Wait long by the river and the bodies of your enemies will float by

The Drones

par Emmanuel Durocher le 01/02/2006

Note: 8.0    
Morceaux qui Tuent
Shark fin blues
The best you can believe in


Dans les années quarante et cinquante, le blues puisait parfois son inspiration au fond de l'eau, il en reste quelques exemples, John Lee Hooker ou le moins connu Bobo Thomas chantaient le traditionnel "Catfish blues", Willie Love déclarait "Feed my body to the fishes", quant à Tommy McClennan, il plongeait dans l'océan avec son "Deep blue sea blues". Un demi-siècle plus tard, c'est un autre blues aquatique qui ouvre le second album des Drones : celui de l'aileron de requin "Shark fin blues".

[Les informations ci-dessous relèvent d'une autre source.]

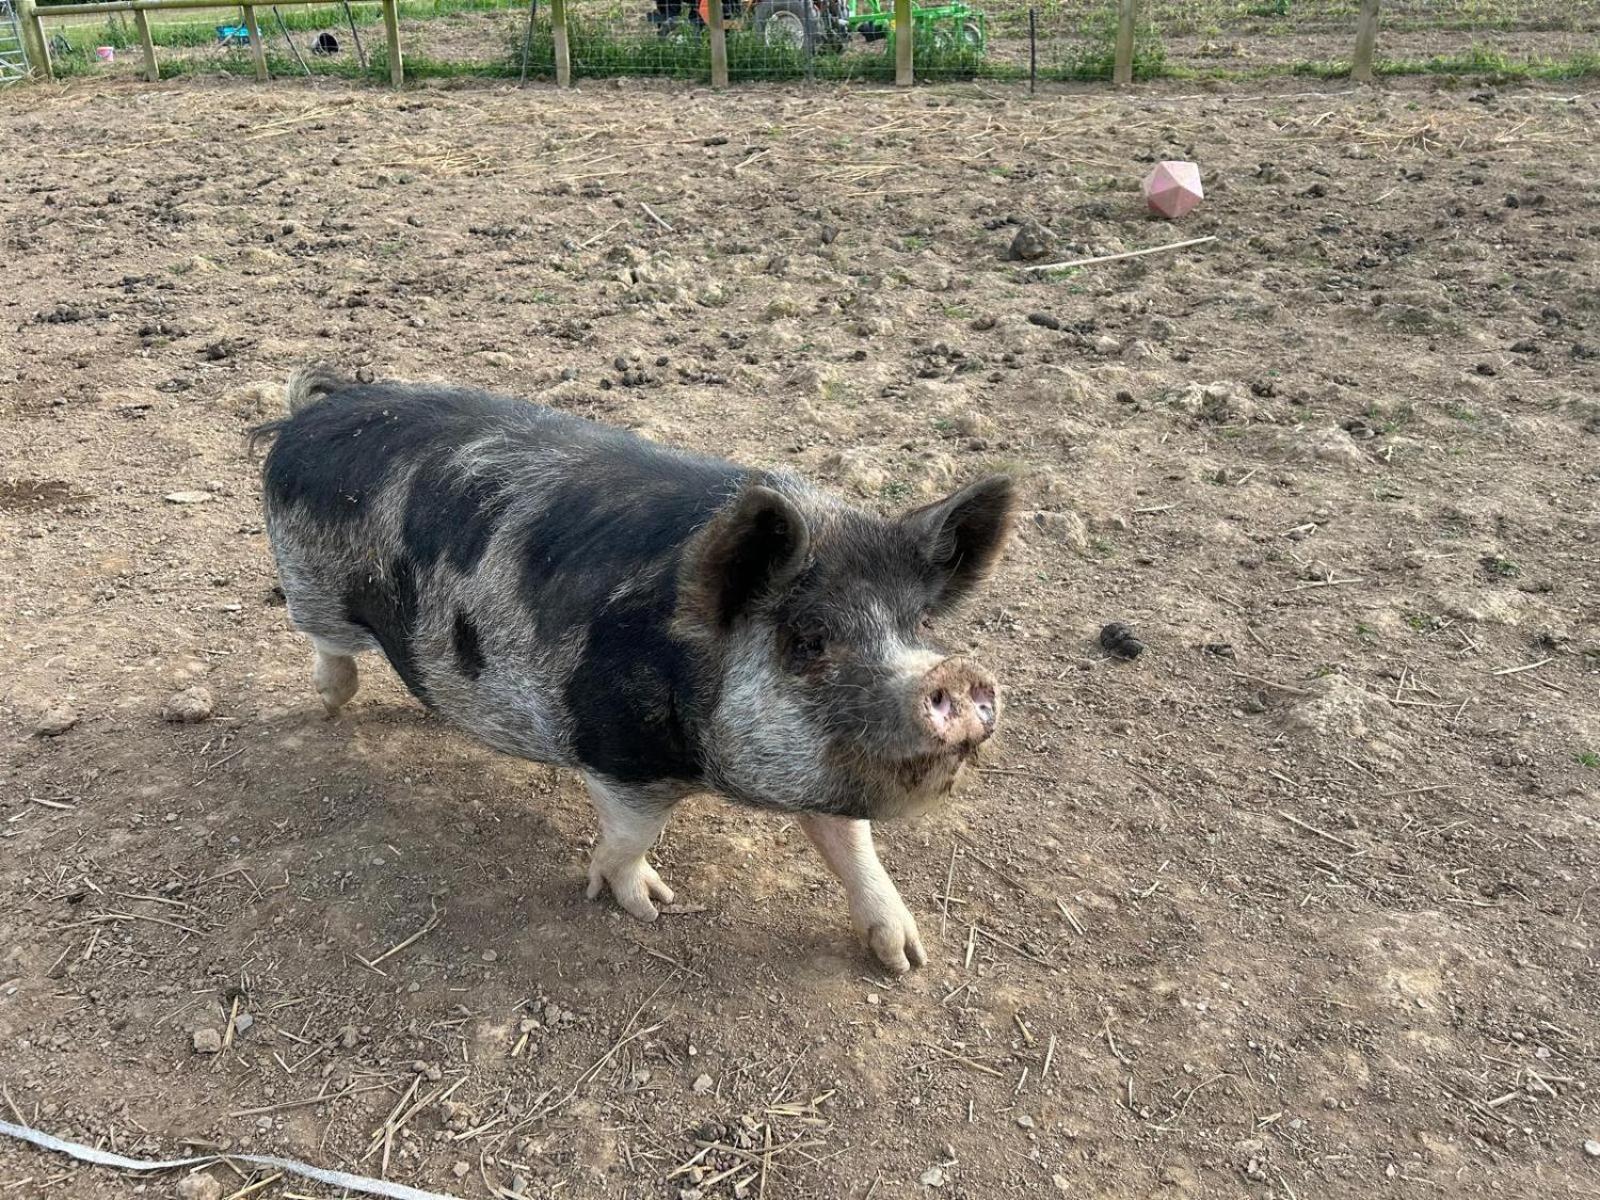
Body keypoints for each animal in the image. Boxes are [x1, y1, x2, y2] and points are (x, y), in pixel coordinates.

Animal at [259, 369, 1011, 979]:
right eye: (808, 639)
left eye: (920, 624)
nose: (957, 674)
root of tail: (309, 415)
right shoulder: (617, 752)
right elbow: (633, 837)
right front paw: (649, 906)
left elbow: (851, 839)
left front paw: (906, 959)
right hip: (313, 582)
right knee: (326, 644)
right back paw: (330, 704)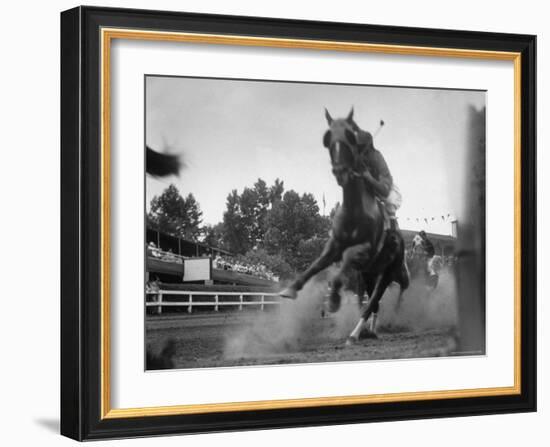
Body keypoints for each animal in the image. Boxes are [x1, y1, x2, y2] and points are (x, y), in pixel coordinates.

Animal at [282, 107, 408, 344]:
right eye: (327, 138)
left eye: (350, 135)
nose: (340, 171)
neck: (355, 211)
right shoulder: (335, 243)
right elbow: (318, 263)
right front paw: (291, 288)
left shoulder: (364, 250)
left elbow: (342, 267)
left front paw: (333, 299)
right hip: (369, 274)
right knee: (374, 304)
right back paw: (370, 331)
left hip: (387, 272)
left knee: (373, 301)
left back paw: (355, 334)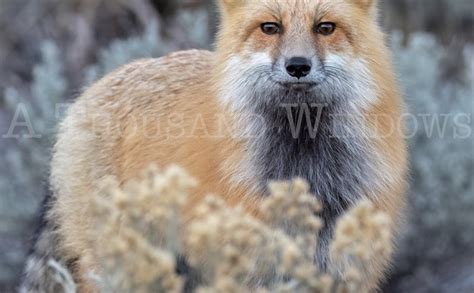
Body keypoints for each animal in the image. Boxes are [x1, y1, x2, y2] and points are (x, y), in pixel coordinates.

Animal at [22, 0, 408, 290]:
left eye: (325, 28)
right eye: (270, 28)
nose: (298, 65)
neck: (308, 172)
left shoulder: (344, 269)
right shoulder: (250, 270)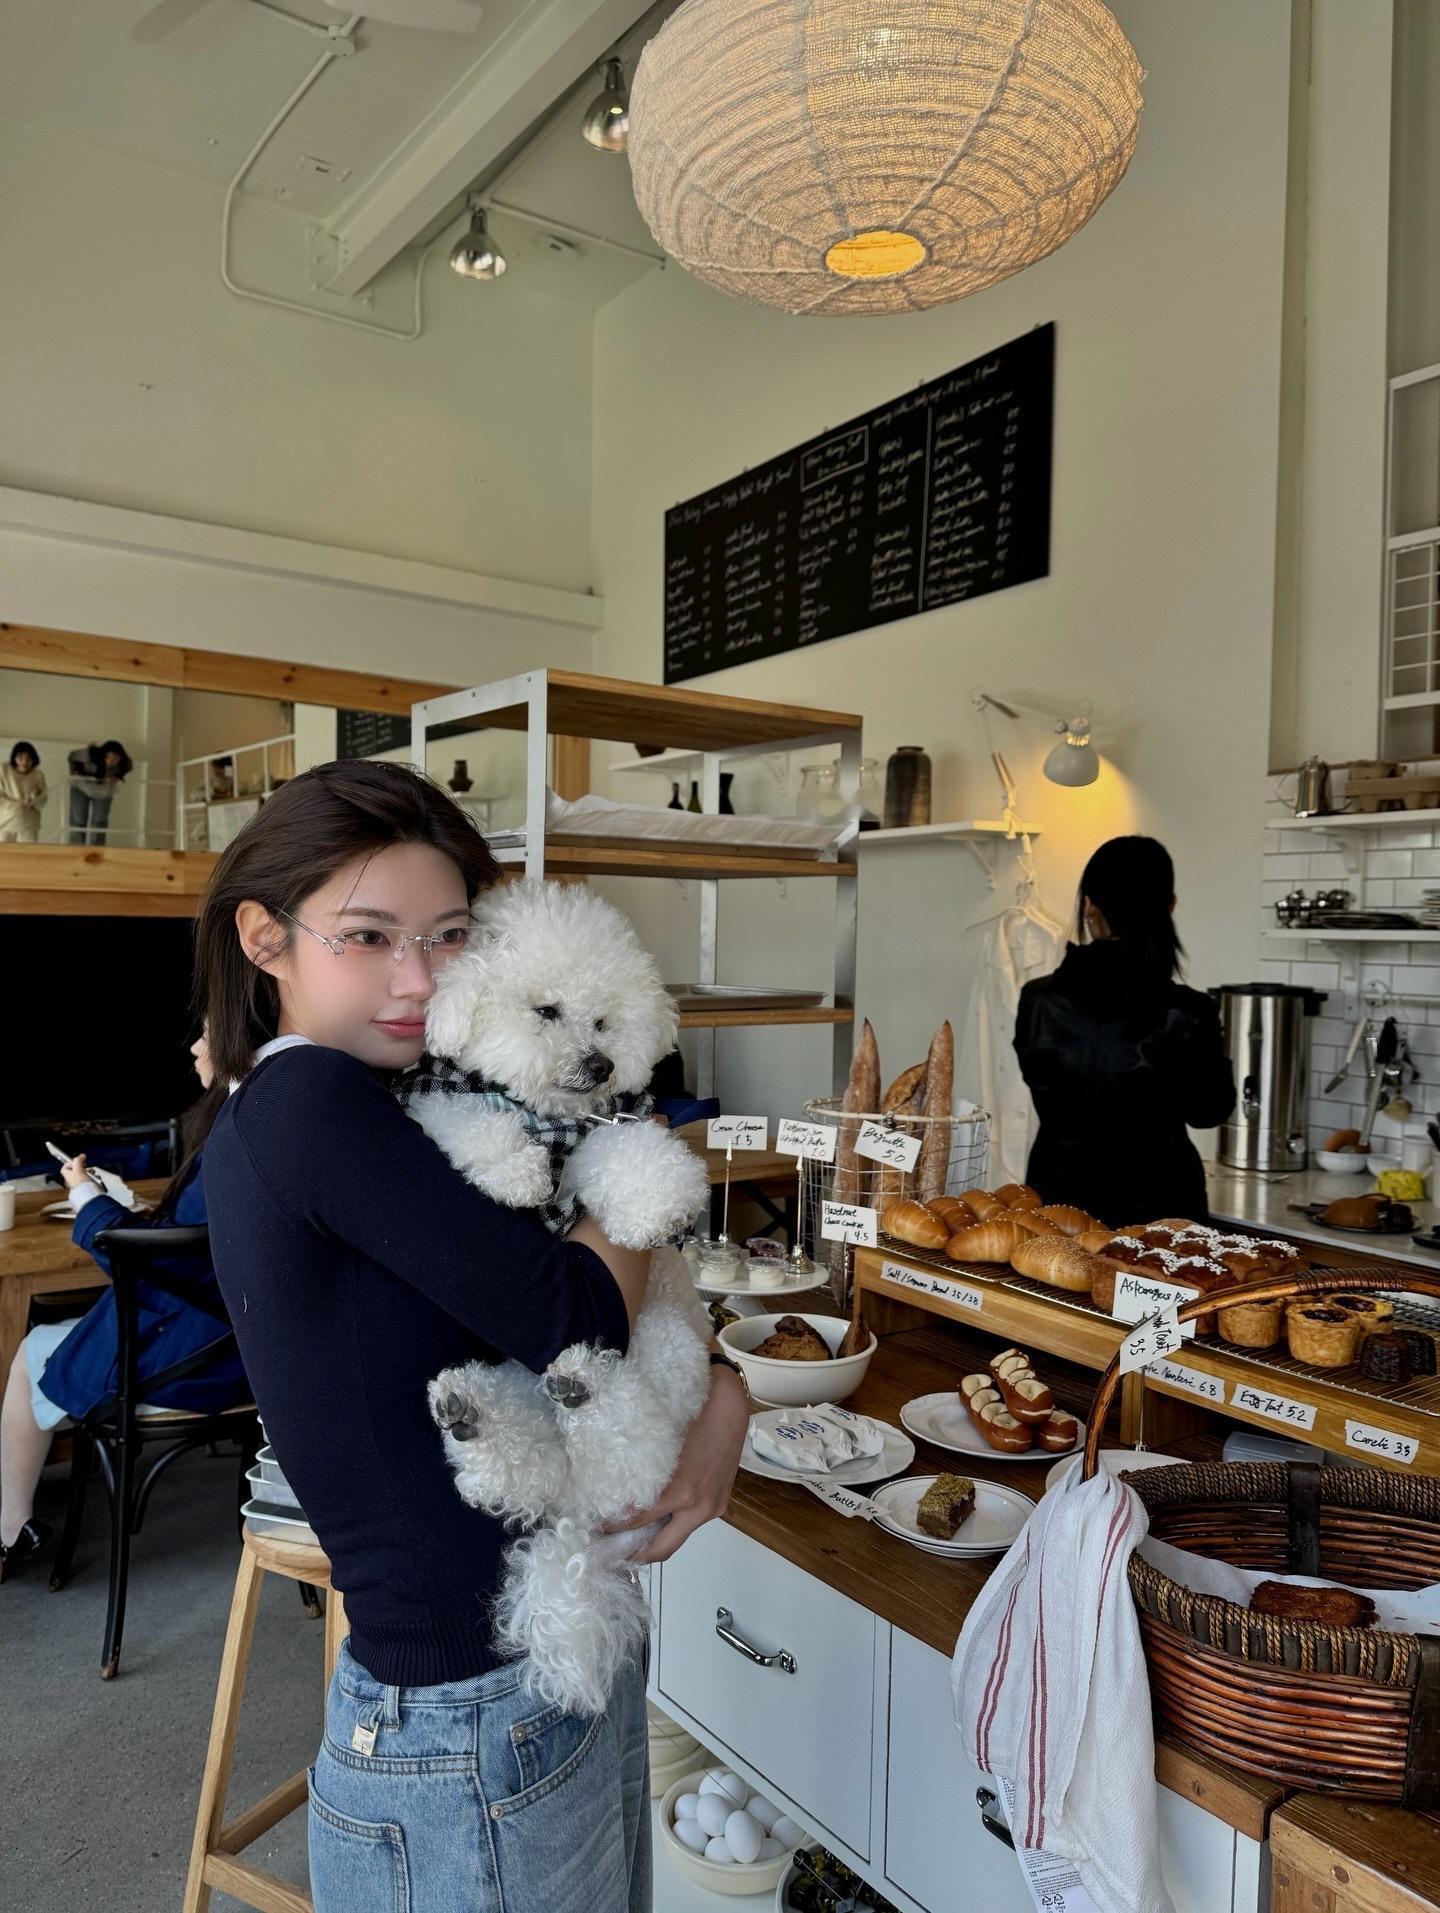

Toujours inspiré et parfois désespéré, ce blues du début du 21ème siècle est bruyant, rugueux et impulsif ; c'est une sorte de heavy blues, un peu urgent mais dans lequel chaque note semble réfléchie. L'imaginaire du delta du Mississippi est transporté aux antipodes, Melbourne remplace La Nouvelle-Orléans mais dans l'atmosphère règne la même moiteur, les marais australiens sont aussi nauséabonds que ceux du bayou louisianais et l'histoire est toujours honteuse envers les minorités ("Locust" fait référence à la condition des aborigènes et leur génocide en Tasmanie à la fin du 19ème siècle). Le chanteur Garreth Liddiard mène sa troupe sur des chemins boueux : la route est bien crade et donne à l'ensemble un son assez sale, ça change des productions actuelles proprettes et léchées même dans le cas du "petit groupe de jeunes qu'on vient de découvrir et qui va casser la baraque".

En dépit d'un aspect assez gonflé à la testostérone, le son des Drones n'est pas que du bruit ; il hésite entre grosses guitares sans fioritures ("Shark fin blues", "Baby" et son débit impressionnant, "You really don't care" un peu raté) et les morceaux plus posés sans être apaisés, le blues cérébral et aérien du bien nommé "The best you can believe in" (dont l'ambiance rappelle les meilleurs moments de Kat Onoma), le suspense expérimental de "Locust" ou la tourmente qui hante "The freedom in the loot". Pourtant, l'atout majeur du groupe réside dans le voix de son leader : éraillée, rauque et rugueuse sans être fatiguée, Liddiard chante autant avec sa tête qu'avec ses tripes à mi-chemin entre Tom Waits et Nick Cave un autre de ses compatriotes.

Après un premier album sorti de manière assez confidentielle, on peut découvrir The Drones grâce à "Wait long by the river and the bodies of your enemies will float by" (ça sent bon le proverbe indien). Encore une bonne preuve de la pluralité du label All Tomorrow's Parties, il faut donc souhaiter à ces Drones de bourdonner longtemps.